Sabrina Astle, a student at Laguna Hills High School in Southern California, papered the walls and stalls of her high school restroom with 30 or so handmade signs bearing happy affirmations like, "You are smart," "You are beautiful" and "You are doing better than you think." The bathroom has no mirrors, so Astle made sure to cover the area over the sinks with her posters too.
The high school junior told Today that she opted for the bathroom because she thought it would get the most visits. Fair enough.
What motivated her to make the posters? “It just reminds everyone that they are important and special in their own way and that they shouldn’t feel like they are less than anyone because of what they see as a flaw,” she said.
Astle also created a Kindness Club at her school (making us wonder, "Is she a real teen or an alien life form in a luxurious blond wig?"). When the school decided to have a day with the theme “What if we showed more love?” (Seriously, where is this school and what is in the water?) Astle decided it was the perfect time to launch her gallery of affirmations.
“It was meant to brighten our students’ days and remind them that they are enough," Chelsea Maxwell, the school’s activity director, explained. "They face so much pressure, academically to perform, athletics.... It can at times be overwhelming for students."
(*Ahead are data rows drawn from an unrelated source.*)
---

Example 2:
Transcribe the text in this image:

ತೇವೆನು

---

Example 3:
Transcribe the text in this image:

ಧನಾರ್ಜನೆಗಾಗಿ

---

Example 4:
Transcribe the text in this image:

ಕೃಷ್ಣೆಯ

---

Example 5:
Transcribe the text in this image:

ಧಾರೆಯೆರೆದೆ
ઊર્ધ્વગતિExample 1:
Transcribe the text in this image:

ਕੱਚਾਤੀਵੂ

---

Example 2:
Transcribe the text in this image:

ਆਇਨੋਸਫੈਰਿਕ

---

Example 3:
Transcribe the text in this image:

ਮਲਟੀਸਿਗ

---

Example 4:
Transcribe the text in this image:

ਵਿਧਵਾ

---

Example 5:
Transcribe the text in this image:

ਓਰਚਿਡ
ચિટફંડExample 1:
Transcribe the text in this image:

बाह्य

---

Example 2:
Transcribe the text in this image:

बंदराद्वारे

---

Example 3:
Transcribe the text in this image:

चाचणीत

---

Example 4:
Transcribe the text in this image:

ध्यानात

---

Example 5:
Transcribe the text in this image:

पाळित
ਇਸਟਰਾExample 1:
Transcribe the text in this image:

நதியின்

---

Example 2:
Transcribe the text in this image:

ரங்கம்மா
Photos of the bathroom went viral after one student's appreciative mom posted pictures to the Facebook group Pantsuit Nation.
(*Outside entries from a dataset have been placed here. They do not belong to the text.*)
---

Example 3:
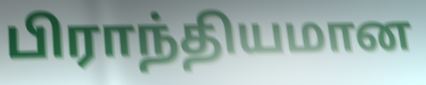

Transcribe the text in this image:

பிராந்தியமான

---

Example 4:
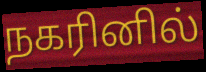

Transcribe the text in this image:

நகரினில்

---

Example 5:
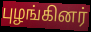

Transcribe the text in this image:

புழங்கினர்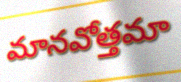
మానవోత్తమాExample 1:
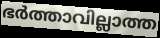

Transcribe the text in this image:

ഭർത്താവില്ലാത്ത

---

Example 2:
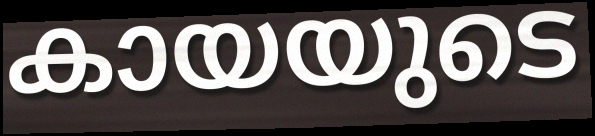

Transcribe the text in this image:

കായയുടെ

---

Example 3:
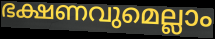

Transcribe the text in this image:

ഭക്ഷണവുമെല്ലാം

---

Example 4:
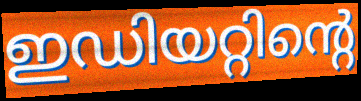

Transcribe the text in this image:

ഇഡിയറ്റിന്റെ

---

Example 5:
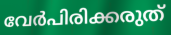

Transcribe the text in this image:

വേർപിരിക്കരുത്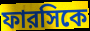
ফারসিকে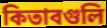
কিতাবগুলি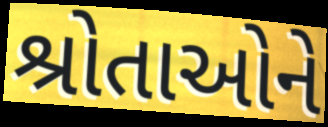
શ્રોતાઓનેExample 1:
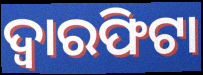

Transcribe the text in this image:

ଦ୍ୱାରଫିଟା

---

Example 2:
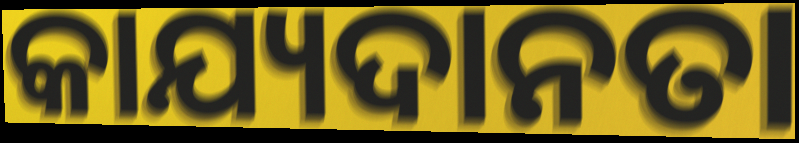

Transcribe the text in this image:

କାଯ୍ୟଦାନତା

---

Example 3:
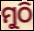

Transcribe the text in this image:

ମୁଠି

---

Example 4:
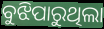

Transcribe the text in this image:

ବୁଝିପାରୁଥିଲା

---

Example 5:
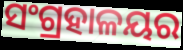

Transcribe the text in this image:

ସଂଗ୍ରହାଳୟର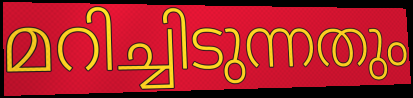
മറിച്ചിടുന്നതുംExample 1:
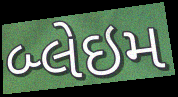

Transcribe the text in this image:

બ્લેઇમ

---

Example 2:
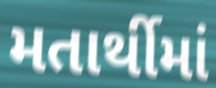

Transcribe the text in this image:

મતાર્થીમાં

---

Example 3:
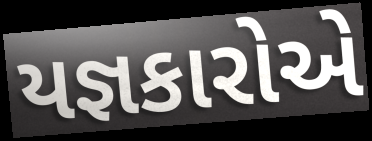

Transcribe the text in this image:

યજ્ઞકારોએ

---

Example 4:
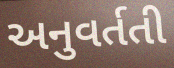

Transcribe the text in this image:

અનુવર્તતી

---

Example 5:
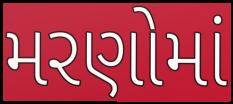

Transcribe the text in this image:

મરણોમાં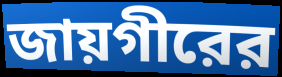
জায়গীরের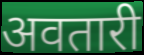
अवतारी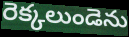
రెక్కలుండెను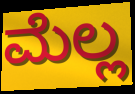
ಮೆಲ್ಲ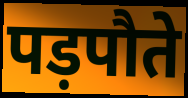
पड़पौते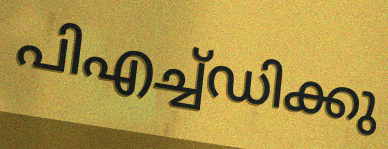
പിഎച്ച്ഡിക്കു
"I walked into the girls bathroom at a local high school over the weekend and was so amazed and overjoyed at what I saw. No mirrors just affirmations!" said the student's mother, Shannen McKinney Lob.
McKinney Lob continued, "I was overwhelmed when I first saw the messages, there were so many all over every stall — way more than I took pictures of. The messages were especially moving for me in that moment as I was having a bit of self-doubt that day. They were exactly what I needed to lift my spirits I had to hold back tears I was so moved by them." (Clearly, McKinney Lob survived the kind of girls' rooms we experienced back in the day.)
We're fairly certain that there are some emo kids hanging out by the boiler room hating all the sunshine-y messages, but most students seem to approve of Astle's mission.
“People have been smiling more. And I’ve noticed a lot of school pride, people saying, ‘I love the school because of things like this,’ which I thought was really cool,” she said.